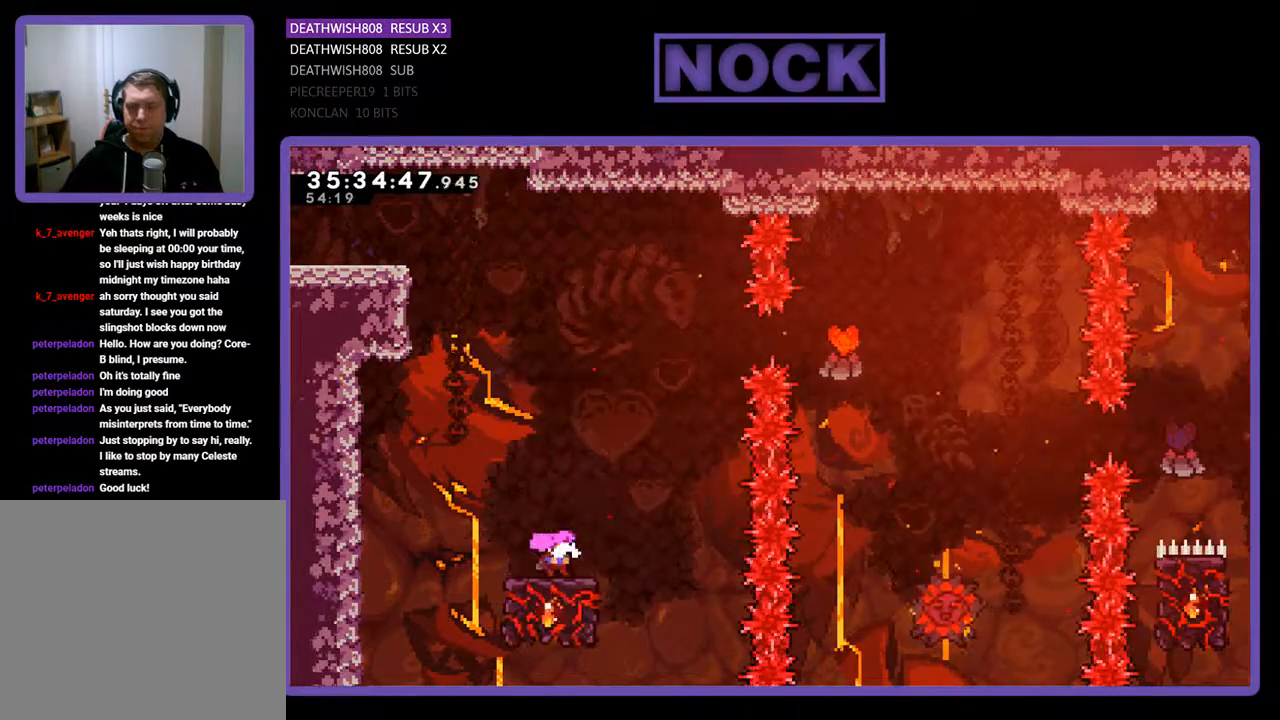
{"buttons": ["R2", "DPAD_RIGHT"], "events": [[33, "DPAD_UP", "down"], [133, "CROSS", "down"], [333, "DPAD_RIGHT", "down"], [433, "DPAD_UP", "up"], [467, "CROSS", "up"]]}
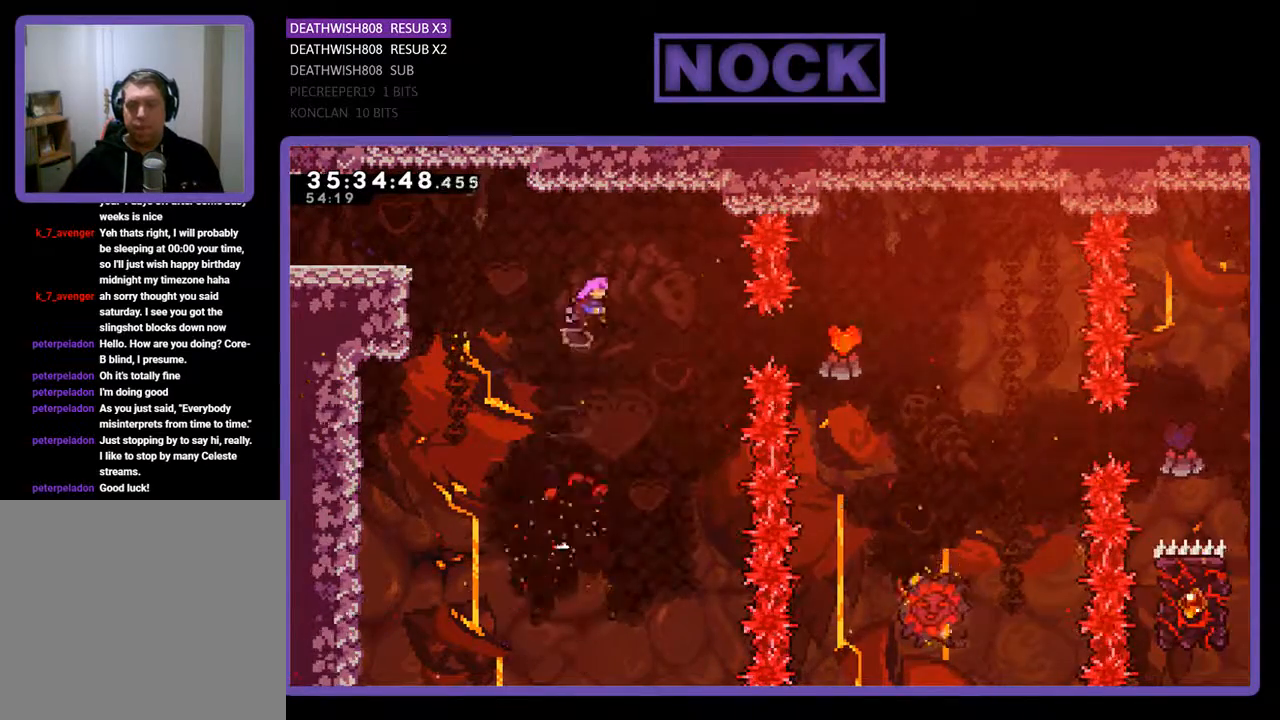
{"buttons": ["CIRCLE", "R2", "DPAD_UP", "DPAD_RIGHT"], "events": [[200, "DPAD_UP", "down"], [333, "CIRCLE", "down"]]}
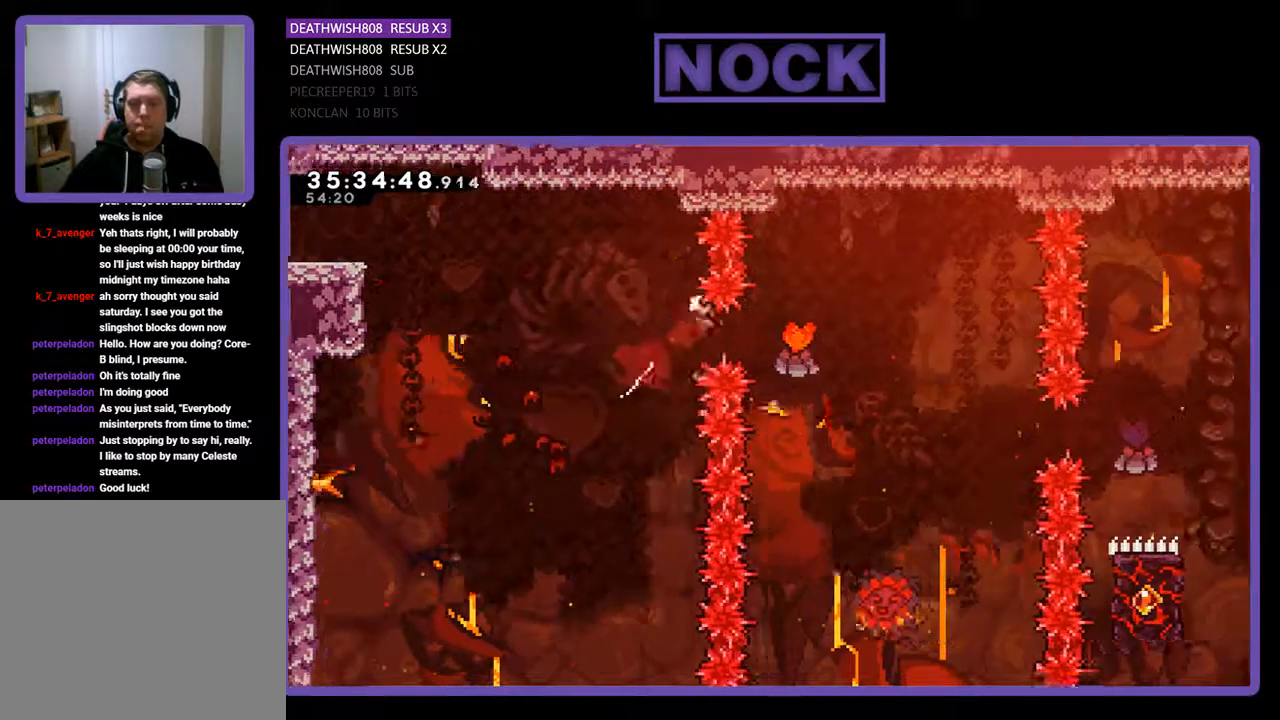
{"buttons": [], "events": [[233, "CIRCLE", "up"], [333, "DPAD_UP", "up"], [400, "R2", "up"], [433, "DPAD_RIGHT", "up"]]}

• GOAL OF THE EXERCISE:
Wherever the listing shows a picture, omit it and output the rest exactly as given.

• FINISHED EXERCISE:
{"buttons": ["R2", "DPAD_RIGHT"], "events": [[33, "DPAD_UP", "down"], [133, "CROSS", "down"], [333, "DPAD_RIGHT", "down"], [433, "DPAD_UP", "up"], [467, "CROSS", "up"]]}
{"buttons": ["CIRCLE", "R2", "DPAD_UP", "DPAD_RIGHT"], "events": [[200, "DPAD_UP", "down"], [333, "CIRCLE", "down"]]}
{"buttons": [], "events": [[233, "CIRCLE", "up"], [333, "DPAD_UP", "up"], [400, "R2", "up"], [433, "DPAD_RIGHT", "up"]]}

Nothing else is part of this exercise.